TEXTO-FONTE:

▼

Muricy Ramalho chegou para a entrevista com um ar tranquilo. Acompanhado somente de sua assessora, cumprimentou os presentes, a equipe do Virgula Esporte, e depois se sentou, como o convidado que era. Nenhum sinal de estresse, agitação. Pelo contrário, semblante tranquilo, vestes casuais e um bronzeado que nem nos dois anos de Santos o técnico ostentava.

O primeiro assunto abordado foi a anunciada aposentadoria do goleiro Rogério Ceni, que iniciou sua carreira no São Paulo no final da Era Telê Santana (idos nos anos 1990), quando Muricy era seu assistente e aprendiz. Ao falar do jogador com mais partidas na história do clube, foi reticente – aparentemente ainda não havia pensado no assunto, como a maioria da torcida são-paulina (propositalmente ou não).

“Acho que todos nós que gostamos do futebol, e principalmente os torcedores do São Paulo, vão achar muito estranho quando o time do São Paulo entrar no estádio, procurar o Rogério e ele não estar mais. É realmente uma coisa que a gente não sabe como é que vai ser”, imagina.

Amigo do camisa 1, Muricy garantiu que também em sua última passagem no Morumbi (de 2006 a 2008) nunca havia tocado no assunto aposentadoria com o goleiro.

“De vez em quando estou com ele, a gente janta em casa de colega, somos amigos fora do futebol, a gente conhece as famílias, a gente conhece as meninas (filhas do Rogério), mas nunca se falou nisso. É até estranho, porque eu acho que com a condição física dele, com o cuidado que ele tem com o corpo, e com o diferencial técnico, acho que mais um aninho dava. Eu, na minha opinião, que conheço bem ele. Mas ele escolheu isso. Todo jogador que é craque tem que saber parar e acho que ele vai parar bem”, disse.

Além do ídolo são-paulino, Muricy ainda falou sobre a eterna polêmica do atleta jogar mal para derrubar um técnico (“isso não existe”), sobre a goleada de 8 a 0 sofrida pelo Santos para o Barcelona (“o time está em formação ainda”) e questões internas que podem vir a atrapalhar o time dentro de campo (“qualquer ambiente ruim influi no futebol”). Além disso, para ele, atualmente os times brasileiros dão mais prioridade à Libertadores, coisa que em sua época de jogador (anos 1970 e 1980) não o faziam.

▲

DADOS FORNECIDOS:
▼

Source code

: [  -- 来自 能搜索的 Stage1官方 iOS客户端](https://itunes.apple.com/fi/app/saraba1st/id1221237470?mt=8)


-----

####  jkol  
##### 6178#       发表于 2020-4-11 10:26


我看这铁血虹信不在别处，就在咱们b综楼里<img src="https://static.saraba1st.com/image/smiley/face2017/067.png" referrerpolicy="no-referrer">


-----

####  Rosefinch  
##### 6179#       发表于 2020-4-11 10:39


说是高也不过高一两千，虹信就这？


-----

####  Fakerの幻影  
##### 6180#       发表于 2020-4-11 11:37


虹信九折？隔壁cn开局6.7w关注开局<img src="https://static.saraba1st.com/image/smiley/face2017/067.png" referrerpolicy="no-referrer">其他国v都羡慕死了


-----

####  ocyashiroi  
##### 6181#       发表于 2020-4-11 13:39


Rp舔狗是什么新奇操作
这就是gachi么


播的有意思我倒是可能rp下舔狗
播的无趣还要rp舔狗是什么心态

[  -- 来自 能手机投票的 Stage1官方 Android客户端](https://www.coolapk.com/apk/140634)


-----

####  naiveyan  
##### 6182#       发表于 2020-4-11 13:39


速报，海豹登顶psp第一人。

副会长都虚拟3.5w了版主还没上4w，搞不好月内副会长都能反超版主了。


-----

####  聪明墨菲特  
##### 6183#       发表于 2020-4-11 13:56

▲

PEDIDO 1: Devolva, sem nenhuma alteração, o trecho do texto-fonte que começa nas palavras "Muricy Ramalho chegou" e termina depois de "(propositalmente ou não).".
PEDIDO 2:
Responda com base no texto-fonte:
(a) Quem acompanhava Muricy Ramalho quando ele chegou para a entrevista?
(b) Em que anos foi a última passagem de Muricy pelo Morumbi?
(c) Qual foi o placar da goleada sofrida pelo Santos para o Barcelona?

RESPOSTA 1:
Muricy Ramalho chegou para a entrevista com um ar tranquilo. Acompanhado somente de sua assessora, cumprimentou os presentes, a equipe do Virgula Esporte, e depois se sentou, como o convidado que era. Nenhum sinal de estresse, agitação. Pelo contrário, semblante tranquilo, vestes casuais e um bronzeado que nem nos dois anos de Santos o técnico ostentava.

O primeiro assunto abordado foi a anunciada aposentadoria do goleiro Rogério Ceni, que iniciou sua carreira no São Paulo no final da Era Telê Santana (idos nos anos 1990), quando Muricy era seu assistente e aprendiz. Ao falar do jogador com mais partidas na história do clube, foi reticente – aparentemente ainda não havia pensado no assunto, como a maioria da torcida são-paulina (propositalmente ou não).

RESPOSTA 2:
(a) Somente sua assessora.
(b) De 2006 a 2008.
(c) 8 a 0.